"His spine was really curved to the side and hunched over," said Dr. David Skaggs of Children's Hospital Los Angeles. "If you think of the Hunchback of Notre Dame, that's kind of what Berhannu looked like when I met him."
"He was seen as a bad omen, cursed of God and many said would be left to die," said James Nichol, Berhannu's stepfather.
In his small village, Berhannu was destined to be a beggar. His fortune changed when the Mending Kids organization identified his medical need and brought him to Children's Hospital Los Angeles. That's how he met his future father, James Nichol.
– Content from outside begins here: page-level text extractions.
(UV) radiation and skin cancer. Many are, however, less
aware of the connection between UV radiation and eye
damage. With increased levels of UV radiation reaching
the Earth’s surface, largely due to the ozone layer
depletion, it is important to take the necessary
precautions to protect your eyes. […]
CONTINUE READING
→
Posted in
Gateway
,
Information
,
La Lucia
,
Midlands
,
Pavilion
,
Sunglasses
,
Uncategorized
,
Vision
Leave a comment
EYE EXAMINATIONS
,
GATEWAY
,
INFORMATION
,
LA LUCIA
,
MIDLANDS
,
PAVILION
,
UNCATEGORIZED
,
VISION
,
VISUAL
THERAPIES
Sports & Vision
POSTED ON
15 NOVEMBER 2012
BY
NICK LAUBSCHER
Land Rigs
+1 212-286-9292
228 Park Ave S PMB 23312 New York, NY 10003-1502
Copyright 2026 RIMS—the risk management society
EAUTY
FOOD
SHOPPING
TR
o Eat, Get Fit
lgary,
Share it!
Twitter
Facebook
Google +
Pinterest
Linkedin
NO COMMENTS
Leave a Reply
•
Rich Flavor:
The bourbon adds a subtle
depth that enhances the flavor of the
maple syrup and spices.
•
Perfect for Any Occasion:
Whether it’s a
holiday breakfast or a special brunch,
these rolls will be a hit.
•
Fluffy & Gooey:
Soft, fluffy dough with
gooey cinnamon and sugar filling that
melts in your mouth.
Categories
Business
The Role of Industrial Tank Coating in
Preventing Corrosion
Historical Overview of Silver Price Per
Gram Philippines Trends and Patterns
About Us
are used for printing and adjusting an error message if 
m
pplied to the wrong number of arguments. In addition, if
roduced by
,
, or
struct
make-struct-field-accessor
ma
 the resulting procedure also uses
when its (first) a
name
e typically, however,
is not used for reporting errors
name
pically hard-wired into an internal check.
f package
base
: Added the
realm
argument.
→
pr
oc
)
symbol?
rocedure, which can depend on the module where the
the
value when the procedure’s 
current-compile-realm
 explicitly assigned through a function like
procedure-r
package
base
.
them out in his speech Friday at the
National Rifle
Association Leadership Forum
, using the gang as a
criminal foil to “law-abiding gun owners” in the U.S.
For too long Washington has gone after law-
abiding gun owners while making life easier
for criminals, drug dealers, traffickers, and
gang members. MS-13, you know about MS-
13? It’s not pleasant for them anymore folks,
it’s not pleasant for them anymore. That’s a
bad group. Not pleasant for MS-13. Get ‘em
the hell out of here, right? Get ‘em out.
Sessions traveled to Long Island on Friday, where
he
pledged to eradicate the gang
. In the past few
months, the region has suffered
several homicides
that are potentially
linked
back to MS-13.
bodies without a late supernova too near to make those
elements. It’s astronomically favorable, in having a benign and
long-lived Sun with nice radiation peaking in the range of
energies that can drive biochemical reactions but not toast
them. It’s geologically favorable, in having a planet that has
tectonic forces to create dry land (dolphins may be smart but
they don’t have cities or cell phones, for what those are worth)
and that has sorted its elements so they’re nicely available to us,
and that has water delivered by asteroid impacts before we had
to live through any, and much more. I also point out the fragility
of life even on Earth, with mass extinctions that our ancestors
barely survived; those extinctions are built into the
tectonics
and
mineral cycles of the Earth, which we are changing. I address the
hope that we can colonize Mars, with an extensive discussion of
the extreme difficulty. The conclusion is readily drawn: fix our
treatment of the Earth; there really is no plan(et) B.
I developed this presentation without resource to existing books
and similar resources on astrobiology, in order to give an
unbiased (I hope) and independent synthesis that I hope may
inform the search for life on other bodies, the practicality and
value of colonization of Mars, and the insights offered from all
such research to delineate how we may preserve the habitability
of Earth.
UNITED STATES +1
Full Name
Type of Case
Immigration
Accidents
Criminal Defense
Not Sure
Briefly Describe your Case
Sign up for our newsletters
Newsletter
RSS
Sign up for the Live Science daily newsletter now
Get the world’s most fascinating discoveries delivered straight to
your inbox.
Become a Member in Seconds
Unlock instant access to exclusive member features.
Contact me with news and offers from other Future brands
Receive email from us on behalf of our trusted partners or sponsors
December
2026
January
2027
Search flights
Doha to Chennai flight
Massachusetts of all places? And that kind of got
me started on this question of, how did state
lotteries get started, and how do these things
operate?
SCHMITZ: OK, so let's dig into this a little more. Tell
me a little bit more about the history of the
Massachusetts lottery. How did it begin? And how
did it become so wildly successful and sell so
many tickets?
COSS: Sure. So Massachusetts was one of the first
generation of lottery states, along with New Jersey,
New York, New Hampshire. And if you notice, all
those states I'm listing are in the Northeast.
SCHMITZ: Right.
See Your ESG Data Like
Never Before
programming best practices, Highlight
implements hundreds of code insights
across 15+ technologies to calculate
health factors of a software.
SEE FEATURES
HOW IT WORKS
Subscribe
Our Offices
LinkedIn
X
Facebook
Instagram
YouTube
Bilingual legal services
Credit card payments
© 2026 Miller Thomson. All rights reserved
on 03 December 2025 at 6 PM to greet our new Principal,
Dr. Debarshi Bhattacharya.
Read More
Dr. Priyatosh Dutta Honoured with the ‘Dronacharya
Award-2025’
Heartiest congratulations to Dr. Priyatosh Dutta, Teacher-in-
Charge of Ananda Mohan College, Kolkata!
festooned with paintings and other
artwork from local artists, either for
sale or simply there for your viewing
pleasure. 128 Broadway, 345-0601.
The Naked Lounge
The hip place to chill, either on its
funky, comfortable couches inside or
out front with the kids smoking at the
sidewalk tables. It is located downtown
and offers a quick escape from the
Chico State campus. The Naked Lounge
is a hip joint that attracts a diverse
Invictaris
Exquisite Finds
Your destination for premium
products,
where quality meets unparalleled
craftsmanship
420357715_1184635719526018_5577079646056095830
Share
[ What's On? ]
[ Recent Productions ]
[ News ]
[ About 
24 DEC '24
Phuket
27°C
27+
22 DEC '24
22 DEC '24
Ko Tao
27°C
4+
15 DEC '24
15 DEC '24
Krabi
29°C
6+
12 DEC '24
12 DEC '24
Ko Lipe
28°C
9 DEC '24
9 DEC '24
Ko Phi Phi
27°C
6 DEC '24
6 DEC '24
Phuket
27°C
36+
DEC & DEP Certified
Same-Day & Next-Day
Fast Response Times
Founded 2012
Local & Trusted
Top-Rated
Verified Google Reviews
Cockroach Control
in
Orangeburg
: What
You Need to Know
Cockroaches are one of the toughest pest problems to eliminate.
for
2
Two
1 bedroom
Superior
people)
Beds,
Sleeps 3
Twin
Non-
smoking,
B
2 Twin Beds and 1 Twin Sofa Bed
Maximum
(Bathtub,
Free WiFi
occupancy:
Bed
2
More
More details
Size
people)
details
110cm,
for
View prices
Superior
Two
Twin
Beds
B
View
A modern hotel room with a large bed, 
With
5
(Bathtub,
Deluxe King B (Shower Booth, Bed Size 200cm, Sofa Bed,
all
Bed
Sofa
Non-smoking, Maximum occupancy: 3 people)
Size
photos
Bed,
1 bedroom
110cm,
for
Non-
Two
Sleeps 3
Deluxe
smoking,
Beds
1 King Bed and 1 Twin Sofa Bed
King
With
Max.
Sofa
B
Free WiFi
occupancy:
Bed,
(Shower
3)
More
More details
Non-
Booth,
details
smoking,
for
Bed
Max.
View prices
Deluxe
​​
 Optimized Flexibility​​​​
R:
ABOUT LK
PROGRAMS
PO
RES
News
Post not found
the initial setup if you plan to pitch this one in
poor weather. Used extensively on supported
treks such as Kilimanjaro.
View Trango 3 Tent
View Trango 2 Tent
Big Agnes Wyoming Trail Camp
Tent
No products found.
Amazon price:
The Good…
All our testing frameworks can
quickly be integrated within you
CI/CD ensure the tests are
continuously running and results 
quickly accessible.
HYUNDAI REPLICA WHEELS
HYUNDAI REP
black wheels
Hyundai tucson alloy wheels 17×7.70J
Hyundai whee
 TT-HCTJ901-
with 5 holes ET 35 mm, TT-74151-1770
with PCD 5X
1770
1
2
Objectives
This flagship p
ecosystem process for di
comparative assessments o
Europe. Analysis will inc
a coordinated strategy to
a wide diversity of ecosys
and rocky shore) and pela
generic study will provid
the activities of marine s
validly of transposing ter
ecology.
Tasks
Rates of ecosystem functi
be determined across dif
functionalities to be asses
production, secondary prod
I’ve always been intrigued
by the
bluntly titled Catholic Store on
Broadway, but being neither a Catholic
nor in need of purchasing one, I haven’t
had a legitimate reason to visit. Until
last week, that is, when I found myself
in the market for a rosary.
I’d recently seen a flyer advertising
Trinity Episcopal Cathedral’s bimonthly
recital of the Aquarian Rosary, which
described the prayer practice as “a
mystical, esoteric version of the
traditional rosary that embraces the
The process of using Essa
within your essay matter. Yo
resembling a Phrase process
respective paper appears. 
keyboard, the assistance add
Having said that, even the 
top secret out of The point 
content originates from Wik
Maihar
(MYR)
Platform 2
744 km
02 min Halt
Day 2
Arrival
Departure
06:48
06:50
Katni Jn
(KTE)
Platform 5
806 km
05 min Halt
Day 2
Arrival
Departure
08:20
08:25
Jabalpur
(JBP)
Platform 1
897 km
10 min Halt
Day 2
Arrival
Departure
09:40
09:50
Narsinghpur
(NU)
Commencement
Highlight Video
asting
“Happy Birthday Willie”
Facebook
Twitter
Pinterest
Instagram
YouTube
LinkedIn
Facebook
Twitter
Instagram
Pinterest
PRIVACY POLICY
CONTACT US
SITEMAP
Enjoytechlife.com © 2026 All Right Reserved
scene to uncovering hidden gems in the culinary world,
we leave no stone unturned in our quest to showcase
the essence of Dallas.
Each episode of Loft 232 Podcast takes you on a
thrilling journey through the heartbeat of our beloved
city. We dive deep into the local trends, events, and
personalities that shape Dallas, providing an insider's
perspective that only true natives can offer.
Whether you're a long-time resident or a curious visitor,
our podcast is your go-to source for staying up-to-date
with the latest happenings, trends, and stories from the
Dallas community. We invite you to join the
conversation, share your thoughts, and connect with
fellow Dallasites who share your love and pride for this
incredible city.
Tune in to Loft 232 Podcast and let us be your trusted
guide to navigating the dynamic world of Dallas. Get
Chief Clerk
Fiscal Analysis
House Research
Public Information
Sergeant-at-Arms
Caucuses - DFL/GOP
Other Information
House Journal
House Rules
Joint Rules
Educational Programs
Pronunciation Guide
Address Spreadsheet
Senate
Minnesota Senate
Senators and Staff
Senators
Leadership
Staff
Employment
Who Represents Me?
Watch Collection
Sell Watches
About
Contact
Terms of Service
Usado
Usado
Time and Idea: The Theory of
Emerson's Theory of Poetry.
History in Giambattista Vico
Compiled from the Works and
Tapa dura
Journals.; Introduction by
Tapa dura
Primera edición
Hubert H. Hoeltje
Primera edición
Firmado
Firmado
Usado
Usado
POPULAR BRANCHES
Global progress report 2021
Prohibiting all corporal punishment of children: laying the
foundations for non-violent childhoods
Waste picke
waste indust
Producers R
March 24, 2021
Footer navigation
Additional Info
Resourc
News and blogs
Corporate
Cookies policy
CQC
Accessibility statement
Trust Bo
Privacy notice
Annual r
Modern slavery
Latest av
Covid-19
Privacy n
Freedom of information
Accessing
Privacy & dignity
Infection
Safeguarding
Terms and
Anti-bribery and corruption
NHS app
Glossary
"And I think in life, you just come across situations where it's time to do the right thing," said Nichol.
But the first thing: fix Berhannu's back. The conventional way to treat would be put screws in the patients head and then slowly stretch the patient by pulling him upwards. It's a tedious process that would take several weeks or months.
"At Children's Los Angeles we have pioneered a technique where we put metal instruments, screws and hooks and stretch out with more force, longer directly on the spine itself," said Dr. Skaggs.
Just on the operating table itself, Berhannu grew four inches taller. In a second surgery, Dr. Skaggs deposited crushed up cadaver bones in each vertebrae to reinforce the spine.
"In construction they put in steel rebar with concrete," said Dr. Skaggs. "That's basically the same thing that we did with Berhannu."
X-rays now show that Berhannu's spine is perfectly straight. And doctors expect it will stay that way. Rebuilding his spine wasn't the only obstacle Berhannu faced he needed to rebuild his life.
"How can we send him back when he doesn't have a mom or dad? We can't," said Nichol.
That's where Pastor Nichol has taken over. He and his wife are in the process of adopting him and they plan on living a full life together.
"He is well aware that he is in paradise and that he will be staying with us permanently," said Nichol.
Berhannu also has a sister back in Ethiopia whom the Nichols also hope to adopt.